(i) Let \(x = 2 \sin \theta\), then \(dx = 2 \cos \theta \, d\theta\).
Substitute into the integral:
\(I = \int_0^1 \frac{(2 \sin \theta)^2}{\sqrt{4 - (2 \sin \theta)^2}} \, 2 \cos \theta \, d\theta\).
\(= \int_0^{\frac{\pi}{6}} \frac{4 \sin^2 \theta}{\sqrt{4 - 4 \sin^2 \theta}} \, 2 \cos \theta \, d\theta\).
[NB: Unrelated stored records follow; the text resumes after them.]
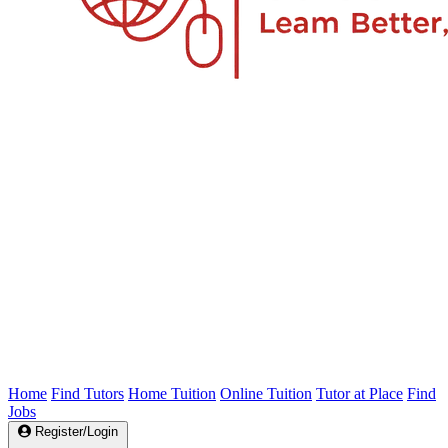
Home
Find Tutors
Home Tuition
Online Tuition
Tutor at Place
Find
Jobs
Register/Login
\(= \int_0^{\frac{\pi}{6}} \frac{4 \sin^2 \theta}{2 \cos \theta} \, 2 \cos \theta \, d\theta\).
\(= \int_0^{\frac{\pi}{6}} 4 \sin^2 \theta \, d\theta\).
(ii) Use the identity \(\sin^2 \theta = \frac{1 - \cos 2\theta}{2}\).
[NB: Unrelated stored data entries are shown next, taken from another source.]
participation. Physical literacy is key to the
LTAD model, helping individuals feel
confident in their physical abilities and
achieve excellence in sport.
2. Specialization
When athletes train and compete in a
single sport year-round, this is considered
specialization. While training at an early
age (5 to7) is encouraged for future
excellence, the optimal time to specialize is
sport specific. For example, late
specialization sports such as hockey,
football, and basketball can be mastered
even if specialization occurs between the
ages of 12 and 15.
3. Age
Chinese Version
\(I = \int_0^{\frac{\pi}{6}} 4 \left( \frac{1 - \cos 2\theta}{2} \right) \, d\theta\).
\(= 2 \int_0^{\frac{\pi}{6}} (1 - \cos 2\theta) \, d\theta\).
\(= 2 \left[ \theta - \frac{1}{2} \sin 2\theta \right]_0^{\frac{\pi}{6}}\).
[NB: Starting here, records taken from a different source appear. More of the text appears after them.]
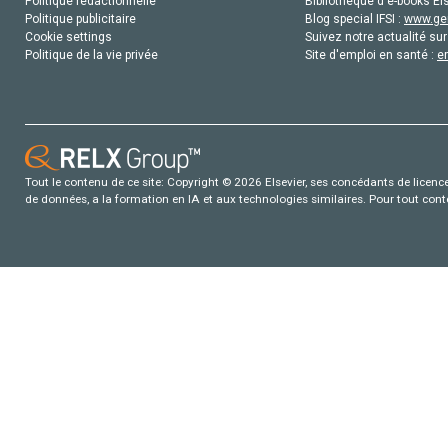
Politique rédactionnelle
Bibliothèque d'e-books Els
Politique publicitaire
Blog special IFSI :
www.gen
Cookie settings
Suivez notre actualité sur
Politique de la vie privée
Site d'emploi en santé :
e
Tout le contenu de ce site: Copyright © 2026 Elsevier, ses concédants de licence e
de données, a la formation en IA et aux technologies similaires. Pour tout con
\(= 2 \left( \frac{\pi}{6} - \frac{1}{2} \sin \frac{\pi}{3} \right)\).
\(= 2 \left( \frac{\pi}{6} - \frac{1}{2} \times \frac{\sqrt{3}}{2} \right)\).
\(= 2 \left( \frac{\pi}{6} - \frac{\sqrt{3}}{4} \right)\).
\(= \frac{1}{3} \pi - \frac{\sqrt{3}}{2}\).